I was pleased to accept the Software Developer position at Bloomberg L.P. on my third work term. It was a fast paced work term that introduced me to the world of cross platform C++ library development on 32- and 64-bit versions of AIX, Linux, OSX, Solaris, and Windows. Alisdair Meredith, my mentor as well as Chair of the Library Working Group on the C++ Standards Committee, was the best possible guide I could have asked for. I also specifically requested to work on an open source team, which means all of my code contributions can now be seen here (the linked folder was entirely implemented by me).
During my term, I implemented a new modular hashing system which improved hash table performance by 11x and prevented denial of service attacks. I also implement a “flat map” data structure that takes advantage of CPU caches to improve associative lookups. Beyond developing library code, I also created extremely thorough documentation and testing to ensure my code was rock solid and usable. The following paragraphs explore my experience more in depth.
My first project of the term was to implement a “flat map” data structure. The concept of the data structure is that key-value pairs are stored in a sorted vector, eliminating the need for the extra pointers required for a map (underlying implementation is a binary tree) storing the same data. Eliminating the pointers saves memory, and allows the elements of the flat map to be packed closely together. This close packing allows more key-value pairs to fit into CPU caches, decreasing the time to find elements during a binary search. I benchmarked the flat map vs. map and unordered map (underlying implementation is a hash table). The benchmarks showed only marginal improvements of flat map over map. A more interesting result of the benchmarks, however, was that for large collections, unordered map transitioned from O(1) behaviour to O(n) behaviour.
With the support of my mentor, I chose to investigate the anomalous unordered map performance.
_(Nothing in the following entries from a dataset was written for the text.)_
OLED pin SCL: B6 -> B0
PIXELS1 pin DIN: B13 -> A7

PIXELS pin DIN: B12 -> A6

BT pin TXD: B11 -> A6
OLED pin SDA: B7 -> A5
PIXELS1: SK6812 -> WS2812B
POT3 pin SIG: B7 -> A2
I identified a poor string hashing algorithm as the culprit. In a test of 1,000,000 strings, the algorithms caused a median of 64 keys to hash to the same hash value. In comparison, every other hashing algorithm tested on the data set resulted in a median of 1 key per hash value (no collisions).
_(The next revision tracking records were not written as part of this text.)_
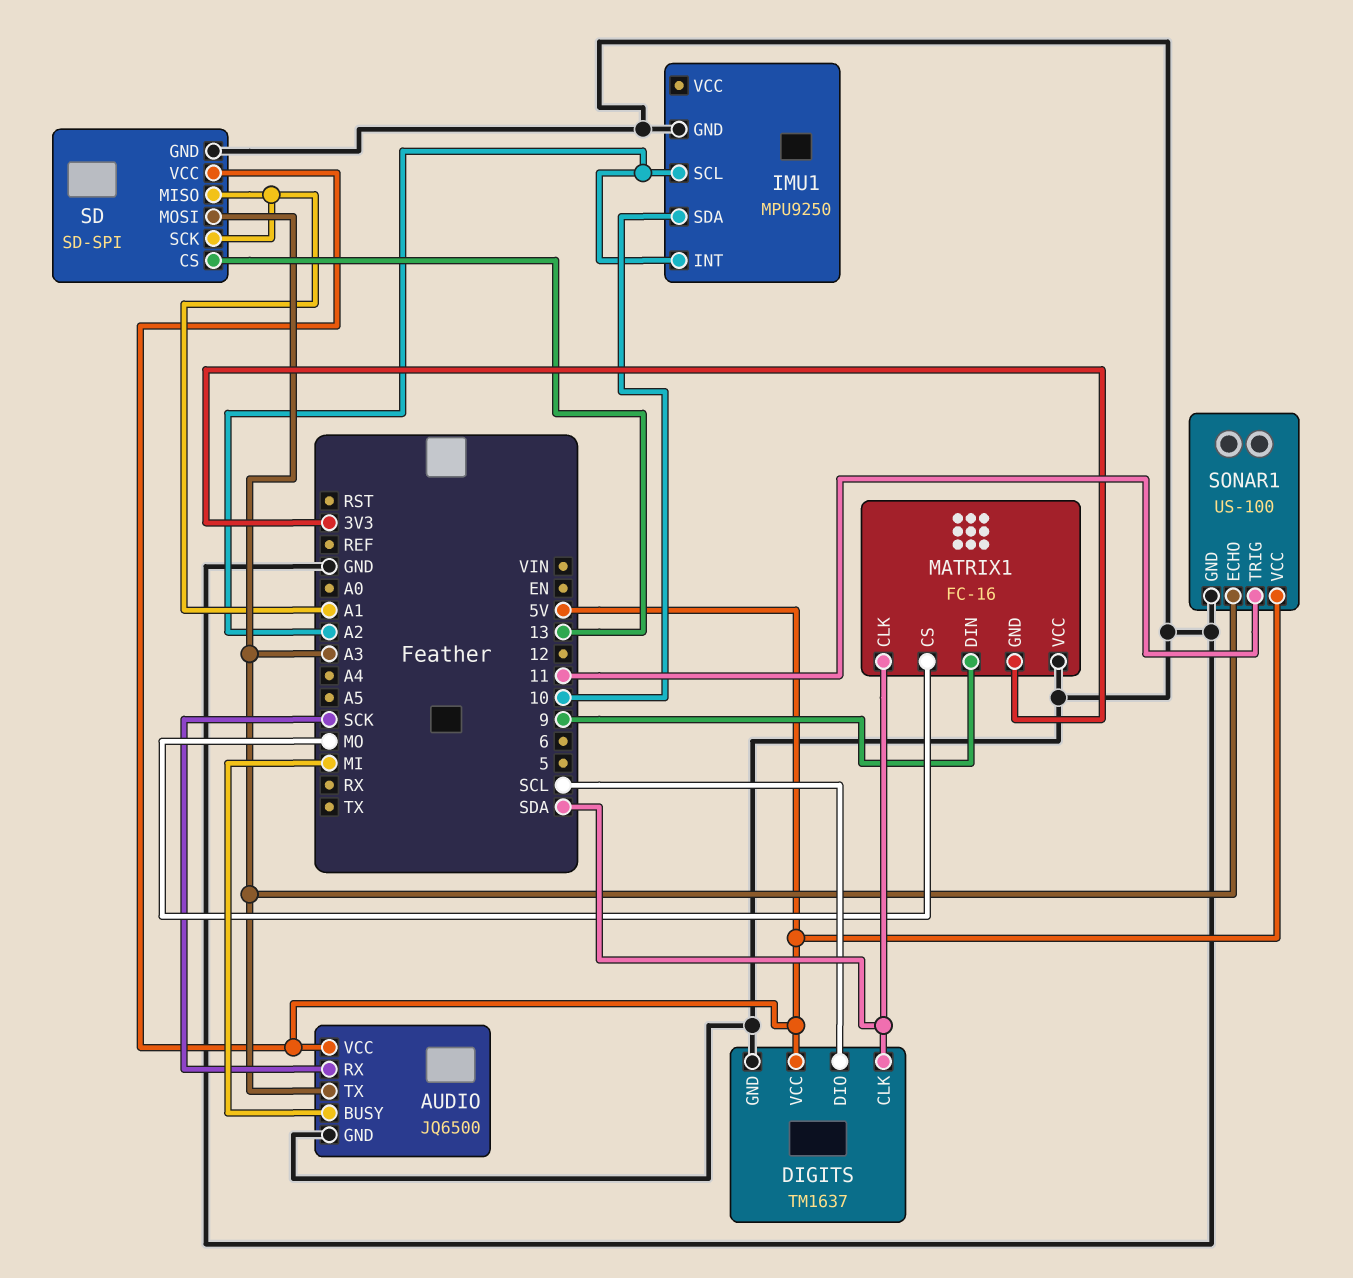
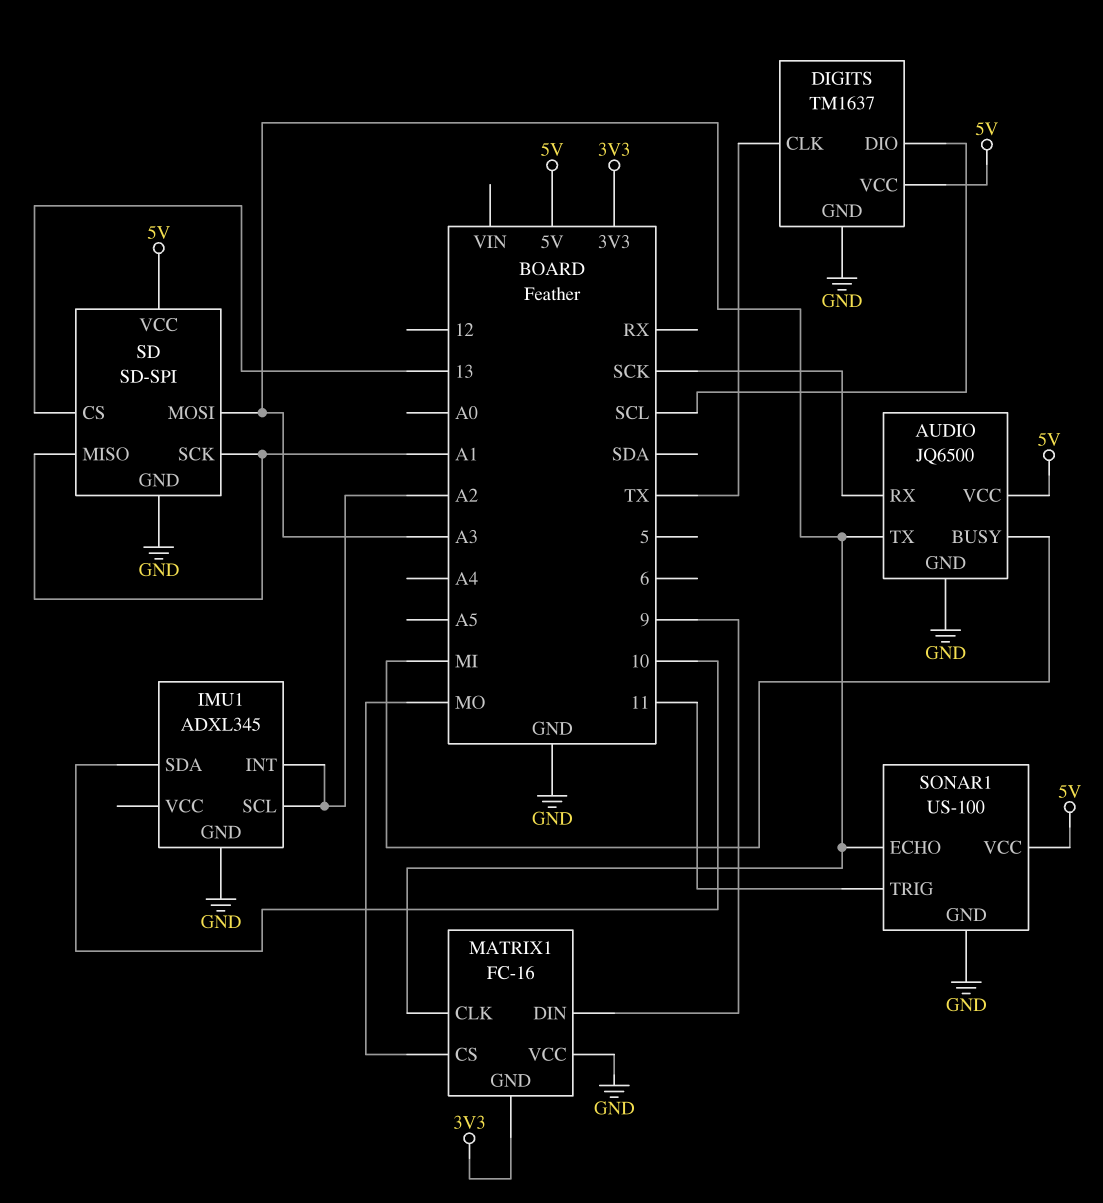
DIGITS pin CLK: SDA -> TX
IMU1: MPU9250 -> ADXL345
MATRIX1 pin CLK: SDA -> A3

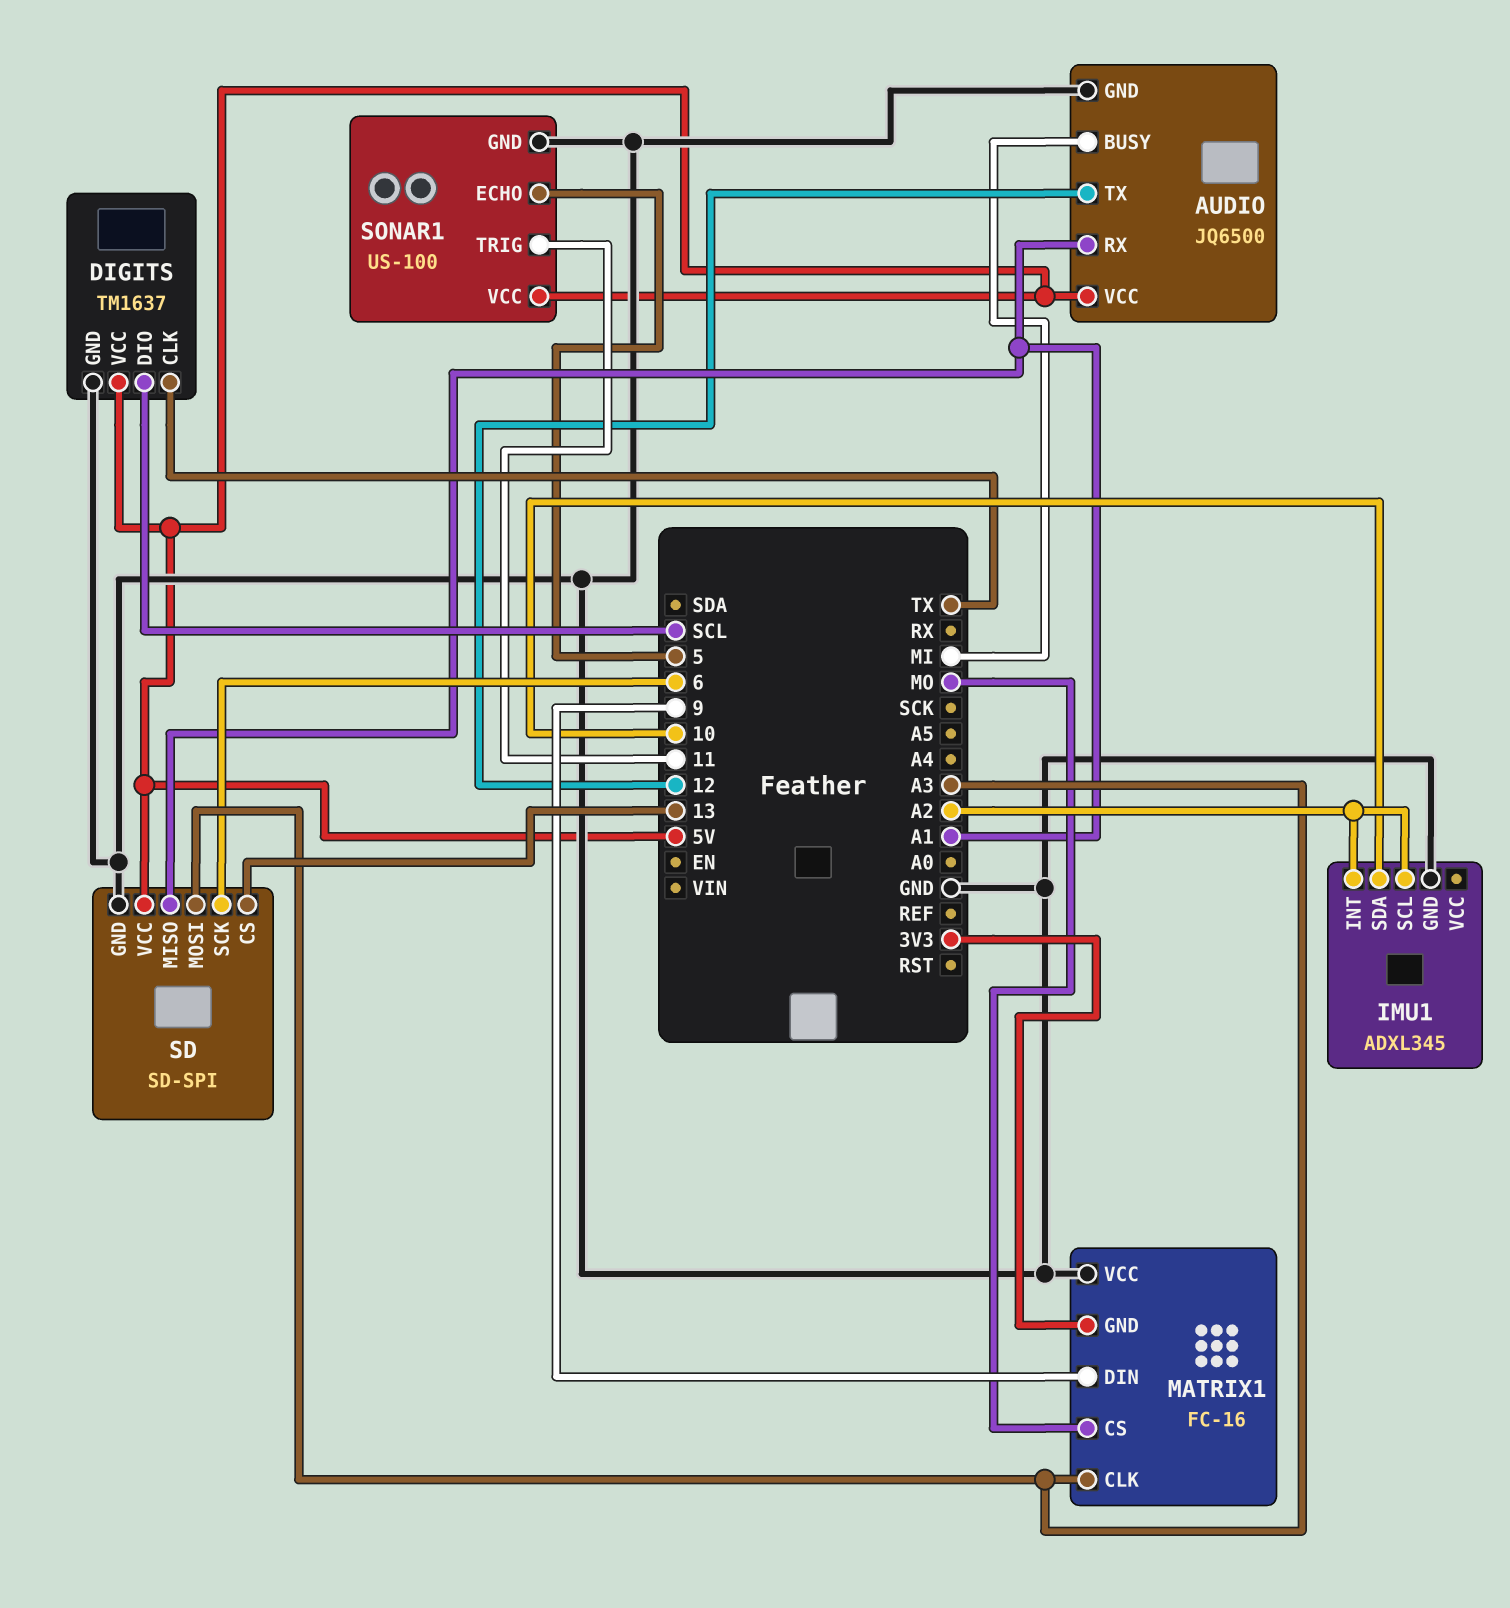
AUDIO pin RX: SCK -> A1
AUDIO pin TX: A3 -> 12
SD pin SCK: A1 -> 6
SONAR1 pin ECHO: A3 -> 5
The poor string hashing algorithm was indicative of a problem with hashing in C++ in general: type implementers should not have to write their own hashing algorithms, they should be using industry standard algorithms. Along with addressing this flaw with hashing, I also examined other developer requests for improvements to hashing. One request was for a secure hashing algorithm to prevent a malicious attack from performing a Denial of Service (DoS) attack on hash tables by crafting keys that collide to the same bucket. Another request was for a way for developers to combine multiple hash values into a single value.
I analyzed a number of C++ Standard proposals, as well as the Boost ‘hash_combine’ function, and settled on Standard Proposal N3980 – “Types Don’t Know #”. The chosen proposal allows type users to select any implemented algorithm and apply it to any supported type. I created my own proposal for implementing N3980 at Bloomberg, and it was accepted by my mentor, my manager, and numerous stakeholders.
I implemented Proposal N3980, which I refer to as “modular hashing” because of how it makes hashing more modular. I included SpookyHash as the default hashing algorithm and SipHash as the secure hashing algorithm. Many modifications were required to make the system cross platform and compatible with C++03. Finally, when the system was completed, I ran the same benchmarks as I did initially, and confirmed that the poor unordered map behaviour had been removed.